For more than three hours yesterday, Cook County Commissioners were given stark statistics on Chicago’s high youth unemployment numbers, but few apparent solutions, as organizations like the Chicago Cook Workforce and One Summer Chicago have limited funds and shrinking resources from state and federal coffers.

“Sadly, we lead the nation in every category when it comes to unemployment,” Board President Toni Preckwinkle said at the opening of the meeting. “Far too many of our young people are cast adrift with little or no hope.”

Commissioner Bridget Gainer called for the hearing, intended for commissioners to hear results from a report out of the the University of Illinois at Chicago’s Great Cities Institute: “Lost: The Crisis Of Jobless and Out Of School Teens and Young Adults In Chicago, Illinois and the U.S.” The report said across the board, joblessness increased over the past decade for every race and age group. In Chicago, 88.5% of Black males 16-19 were unemployed, and Hispanic males were close behind at 87.4% in 2014.

Father Michael Pfleger, Senior Pastor at Saint Sabina Church, gave some of the day’s most impassioned testimony, calling for more state funding and for private companies to open their doors to former offenders. He blamed Republican Governor Bruce Raunerfor cutting a thriving summer jobs program for at-risk youth at his church, saying St. Sabina’s program employed more than 1150 at-risk youth in the summer of 2014, but just 350 in 2015. “If we do not offer our young people something positive to do, then in fact, we become the promoters of gangs and drugs in our city.
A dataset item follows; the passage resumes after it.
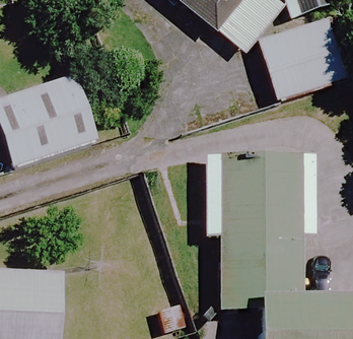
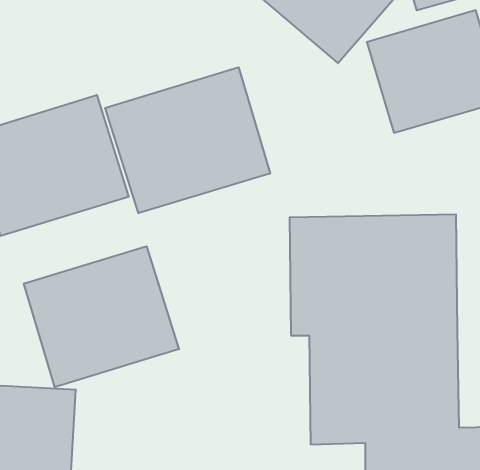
building: none -> [105,67,270,213]
building: none -> [24,246,179,387]

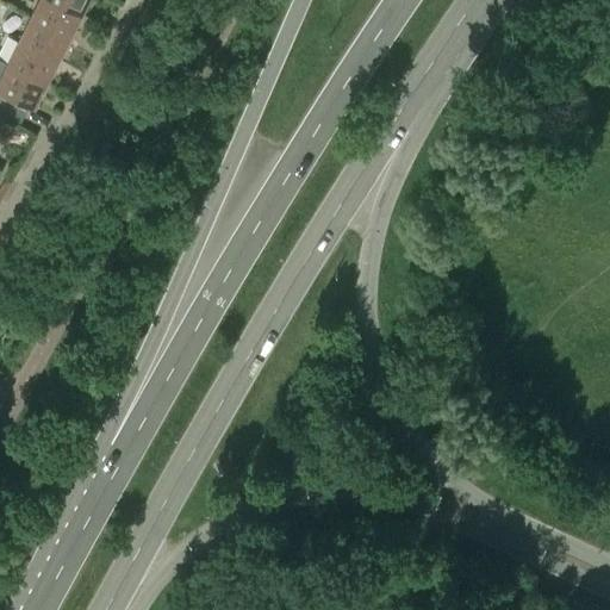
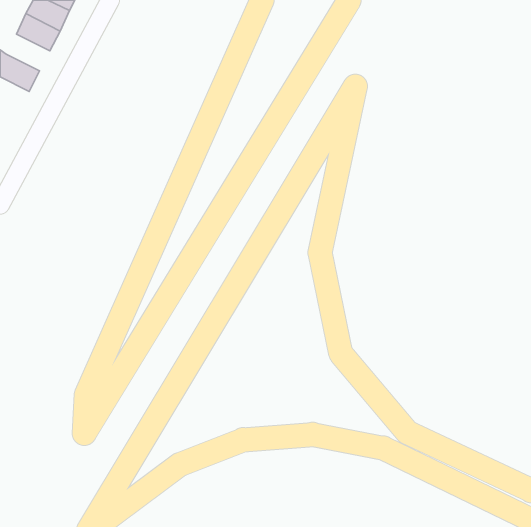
building: [7,44,57,86] -> none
We will have a bloody summer come ahead of us if we don’t offer options for young people to get involved in,” Pfleger said. “The blood’s going to be on our hands.”

Statistics suggesting youth employment combats violence were backed up by Kelly Hallberg, scientific director at the University of Chicago Crime Lab. She testified that participation in One Summer Chicago, the city’s jobs program, significantly cut criminal activity in youth. “We found a 43% reduction in violent crime arrests for the young people who participated in the One Summer Chicago program,” compared to youth who didn’t participate, Hallberg said. “The difference got larger as you got further away from the summer… there seems to be something bigger going on here.”

Commissioners Jesus “Chuy” Garcia and Deborah Sims each pushed Karin Norington-Reaves, CEO of the Chicago Cook Workforce Partnership, to call for funding for summer programs (rather than year-round), and for the city and county to voice support for national legislation proposed by U.S. Rep. John Conyears and Sen. Bernie Sanders to provide billions for youth employment. Garcia has campaigned for Sanders nationally.

Norington-Reaves emphasized the Partnership is non-partisan, focuses on year-round emplyoment, and was required to follow grant funding guidelines. “I understand your desire for summer jobs,” she told Commissioner Sims. “We’re hamstrung in our ability to have a large scale summer job program that just employs people for 6 or 8 weeks. That’s not what federal program is designed to do.” She said more than 4,000 young people are served by the partnership.

Following Norington-Reave’s testimony, dozens of pastors and county residents testified about the impact of youth employment on themselves or their communities, imploring commissioners for investment and empowerment.

Both the Mikva Challenge and One Summer Chicago are accepting applications.